Indra menjelaskan proyek gorden di rumah dinas anggota DPR sudah 13 atau 14 tahun tidak diadakan sehingga banyak anggota DPR meminta agar gorden diganti. Ditambahkannya, usulan untuk proyek pengadaan gorden rumah dinas anggota DPR sudah diajukan sejak 2019 namun tidak diterima karena anggaran tidak mencukupi. Baru tahun lalu anggaran untuk proyek gorden tersebut memadai.
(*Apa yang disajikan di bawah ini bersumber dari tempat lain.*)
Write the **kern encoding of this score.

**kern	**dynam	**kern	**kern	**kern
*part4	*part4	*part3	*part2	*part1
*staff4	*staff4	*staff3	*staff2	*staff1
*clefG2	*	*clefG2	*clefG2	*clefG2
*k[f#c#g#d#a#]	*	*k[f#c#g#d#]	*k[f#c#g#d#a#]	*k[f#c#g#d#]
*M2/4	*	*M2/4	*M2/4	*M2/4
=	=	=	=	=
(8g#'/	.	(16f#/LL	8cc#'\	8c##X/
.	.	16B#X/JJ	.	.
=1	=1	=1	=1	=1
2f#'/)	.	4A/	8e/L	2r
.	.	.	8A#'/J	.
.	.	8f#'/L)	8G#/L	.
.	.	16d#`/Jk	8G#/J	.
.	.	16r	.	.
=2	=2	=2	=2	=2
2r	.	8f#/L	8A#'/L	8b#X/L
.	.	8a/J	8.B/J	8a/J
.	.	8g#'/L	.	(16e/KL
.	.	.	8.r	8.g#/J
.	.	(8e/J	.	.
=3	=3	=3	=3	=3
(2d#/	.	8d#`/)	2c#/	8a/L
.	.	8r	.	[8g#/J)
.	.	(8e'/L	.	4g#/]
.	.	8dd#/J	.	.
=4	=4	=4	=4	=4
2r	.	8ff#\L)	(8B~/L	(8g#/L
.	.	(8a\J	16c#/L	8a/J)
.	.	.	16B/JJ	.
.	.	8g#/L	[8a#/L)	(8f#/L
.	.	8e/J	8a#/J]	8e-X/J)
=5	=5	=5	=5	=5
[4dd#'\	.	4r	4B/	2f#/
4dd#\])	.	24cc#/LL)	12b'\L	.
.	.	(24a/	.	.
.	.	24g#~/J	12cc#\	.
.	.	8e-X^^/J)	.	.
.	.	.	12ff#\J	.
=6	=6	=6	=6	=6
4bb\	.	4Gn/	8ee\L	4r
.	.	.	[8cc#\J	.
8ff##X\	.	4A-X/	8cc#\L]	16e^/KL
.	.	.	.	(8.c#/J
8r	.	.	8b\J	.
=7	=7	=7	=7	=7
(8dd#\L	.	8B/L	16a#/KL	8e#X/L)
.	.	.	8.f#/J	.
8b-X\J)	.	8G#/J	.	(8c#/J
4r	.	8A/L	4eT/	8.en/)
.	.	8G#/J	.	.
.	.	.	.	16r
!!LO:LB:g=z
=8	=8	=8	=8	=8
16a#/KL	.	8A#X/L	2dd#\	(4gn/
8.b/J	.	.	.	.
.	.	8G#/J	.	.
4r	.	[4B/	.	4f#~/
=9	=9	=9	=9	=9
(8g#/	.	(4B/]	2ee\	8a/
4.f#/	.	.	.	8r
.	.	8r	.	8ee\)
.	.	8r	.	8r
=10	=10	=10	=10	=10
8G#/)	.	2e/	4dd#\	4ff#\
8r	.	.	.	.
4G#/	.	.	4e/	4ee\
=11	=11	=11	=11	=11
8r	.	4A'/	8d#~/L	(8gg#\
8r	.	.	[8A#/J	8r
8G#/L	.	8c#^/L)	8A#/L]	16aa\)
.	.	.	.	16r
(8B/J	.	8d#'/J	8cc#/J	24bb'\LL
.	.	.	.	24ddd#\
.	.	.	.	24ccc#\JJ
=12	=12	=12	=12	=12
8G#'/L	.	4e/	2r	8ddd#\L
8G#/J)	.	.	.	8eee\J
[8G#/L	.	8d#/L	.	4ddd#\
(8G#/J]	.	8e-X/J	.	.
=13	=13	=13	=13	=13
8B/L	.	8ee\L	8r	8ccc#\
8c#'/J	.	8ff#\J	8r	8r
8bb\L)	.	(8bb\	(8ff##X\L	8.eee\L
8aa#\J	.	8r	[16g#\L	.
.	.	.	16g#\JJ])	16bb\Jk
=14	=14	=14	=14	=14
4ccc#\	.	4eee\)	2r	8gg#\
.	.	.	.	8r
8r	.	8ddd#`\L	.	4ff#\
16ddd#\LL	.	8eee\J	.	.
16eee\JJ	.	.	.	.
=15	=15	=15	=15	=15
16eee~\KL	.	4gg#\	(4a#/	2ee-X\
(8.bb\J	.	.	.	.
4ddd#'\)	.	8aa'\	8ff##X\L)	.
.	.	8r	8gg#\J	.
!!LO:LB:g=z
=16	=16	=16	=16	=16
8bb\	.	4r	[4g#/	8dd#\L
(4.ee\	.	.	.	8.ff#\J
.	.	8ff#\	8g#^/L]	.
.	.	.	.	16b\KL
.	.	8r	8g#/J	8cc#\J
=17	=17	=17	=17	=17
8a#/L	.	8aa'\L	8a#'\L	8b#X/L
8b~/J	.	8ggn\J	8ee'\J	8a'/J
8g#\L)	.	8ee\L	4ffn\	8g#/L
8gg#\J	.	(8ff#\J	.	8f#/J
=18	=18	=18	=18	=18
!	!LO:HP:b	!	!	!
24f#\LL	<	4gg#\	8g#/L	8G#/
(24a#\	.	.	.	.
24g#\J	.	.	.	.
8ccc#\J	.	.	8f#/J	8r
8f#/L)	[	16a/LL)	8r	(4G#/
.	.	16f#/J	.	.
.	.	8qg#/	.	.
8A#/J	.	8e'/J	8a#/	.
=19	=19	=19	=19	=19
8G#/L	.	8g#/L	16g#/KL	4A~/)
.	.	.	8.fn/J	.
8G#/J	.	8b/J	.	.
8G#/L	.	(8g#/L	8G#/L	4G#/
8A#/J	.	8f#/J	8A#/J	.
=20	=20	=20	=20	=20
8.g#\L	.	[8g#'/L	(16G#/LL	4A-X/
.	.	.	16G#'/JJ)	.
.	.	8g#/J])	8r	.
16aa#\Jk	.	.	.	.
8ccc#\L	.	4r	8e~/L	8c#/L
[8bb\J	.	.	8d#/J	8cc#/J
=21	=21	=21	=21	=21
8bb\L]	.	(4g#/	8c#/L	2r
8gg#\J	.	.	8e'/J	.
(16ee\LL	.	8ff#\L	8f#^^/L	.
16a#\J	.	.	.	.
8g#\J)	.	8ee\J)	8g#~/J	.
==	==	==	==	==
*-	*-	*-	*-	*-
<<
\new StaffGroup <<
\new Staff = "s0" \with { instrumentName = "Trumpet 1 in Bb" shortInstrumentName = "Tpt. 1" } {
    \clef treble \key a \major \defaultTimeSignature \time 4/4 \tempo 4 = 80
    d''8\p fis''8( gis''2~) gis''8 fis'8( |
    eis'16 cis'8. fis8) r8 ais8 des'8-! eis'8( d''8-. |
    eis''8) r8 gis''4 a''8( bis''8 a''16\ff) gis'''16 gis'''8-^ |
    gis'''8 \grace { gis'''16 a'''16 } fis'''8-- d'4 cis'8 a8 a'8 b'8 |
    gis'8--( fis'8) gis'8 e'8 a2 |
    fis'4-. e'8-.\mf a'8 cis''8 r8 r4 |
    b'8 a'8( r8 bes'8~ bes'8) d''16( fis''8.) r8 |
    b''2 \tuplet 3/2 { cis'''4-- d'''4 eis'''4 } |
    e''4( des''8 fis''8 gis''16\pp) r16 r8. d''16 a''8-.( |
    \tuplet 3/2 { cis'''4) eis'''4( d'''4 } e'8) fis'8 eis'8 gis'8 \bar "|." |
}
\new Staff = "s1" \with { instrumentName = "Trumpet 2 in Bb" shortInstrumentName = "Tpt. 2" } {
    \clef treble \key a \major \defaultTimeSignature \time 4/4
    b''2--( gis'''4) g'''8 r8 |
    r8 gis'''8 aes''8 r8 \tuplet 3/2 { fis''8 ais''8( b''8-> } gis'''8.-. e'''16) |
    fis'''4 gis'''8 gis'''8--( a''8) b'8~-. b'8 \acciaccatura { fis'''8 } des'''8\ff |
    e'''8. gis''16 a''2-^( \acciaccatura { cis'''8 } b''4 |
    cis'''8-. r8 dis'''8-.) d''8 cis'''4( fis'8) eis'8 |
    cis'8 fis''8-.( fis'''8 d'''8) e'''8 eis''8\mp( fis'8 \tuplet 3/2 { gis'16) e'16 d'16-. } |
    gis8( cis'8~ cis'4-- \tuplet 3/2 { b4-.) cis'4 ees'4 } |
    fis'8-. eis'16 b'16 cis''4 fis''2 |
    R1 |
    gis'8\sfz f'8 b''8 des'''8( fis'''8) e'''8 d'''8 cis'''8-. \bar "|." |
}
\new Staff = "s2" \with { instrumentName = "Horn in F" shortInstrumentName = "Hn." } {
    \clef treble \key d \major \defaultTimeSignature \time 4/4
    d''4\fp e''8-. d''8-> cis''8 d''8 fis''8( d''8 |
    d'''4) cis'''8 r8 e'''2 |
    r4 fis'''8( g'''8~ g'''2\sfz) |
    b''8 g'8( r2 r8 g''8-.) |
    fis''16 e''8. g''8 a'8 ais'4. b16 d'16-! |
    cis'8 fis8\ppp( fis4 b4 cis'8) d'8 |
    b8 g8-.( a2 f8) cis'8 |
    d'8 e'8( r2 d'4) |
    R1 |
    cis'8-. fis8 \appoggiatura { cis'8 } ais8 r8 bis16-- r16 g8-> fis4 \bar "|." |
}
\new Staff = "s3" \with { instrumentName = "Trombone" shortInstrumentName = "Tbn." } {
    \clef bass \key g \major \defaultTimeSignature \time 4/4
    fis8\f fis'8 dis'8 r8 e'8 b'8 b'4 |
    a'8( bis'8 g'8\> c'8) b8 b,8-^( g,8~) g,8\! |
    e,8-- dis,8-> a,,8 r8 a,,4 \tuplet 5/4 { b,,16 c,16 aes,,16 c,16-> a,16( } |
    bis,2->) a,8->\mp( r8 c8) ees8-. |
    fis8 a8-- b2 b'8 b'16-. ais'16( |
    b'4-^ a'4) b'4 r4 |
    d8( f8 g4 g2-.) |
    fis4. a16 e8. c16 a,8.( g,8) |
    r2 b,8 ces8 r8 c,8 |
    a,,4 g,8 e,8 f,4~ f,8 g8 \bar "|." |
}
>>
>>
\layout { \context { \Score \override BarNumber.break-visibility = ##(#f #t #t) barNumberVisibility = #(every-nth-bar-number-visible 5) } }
“Saya sampaikan ini situasi ini. Jadi kami cari titik tengah dari harga gorden yang ada di pasaran. di daerah tanah abang, panglima polim. dapat menjadi harga tengah. dari 49 perusahaan yang melakukan masuk mendaftar, itu hanya 3 perusahaan yang melakukan penawaran. dari 3 hanya 2 yang memenuhi syarat administrai. dari 2 hanya 1 yang memenuhi persyaratan teknis,” tuturnya.
Sebelumnya diketahui, pemenang tender dalam proyek tersebut sudah diputuskan, yakni PT Bertiga Mitra Solusi dengan harga Rp 43,5 miliar dari pagu anggaran yang disediakan DPR sebesar Rp 48,7 miliar.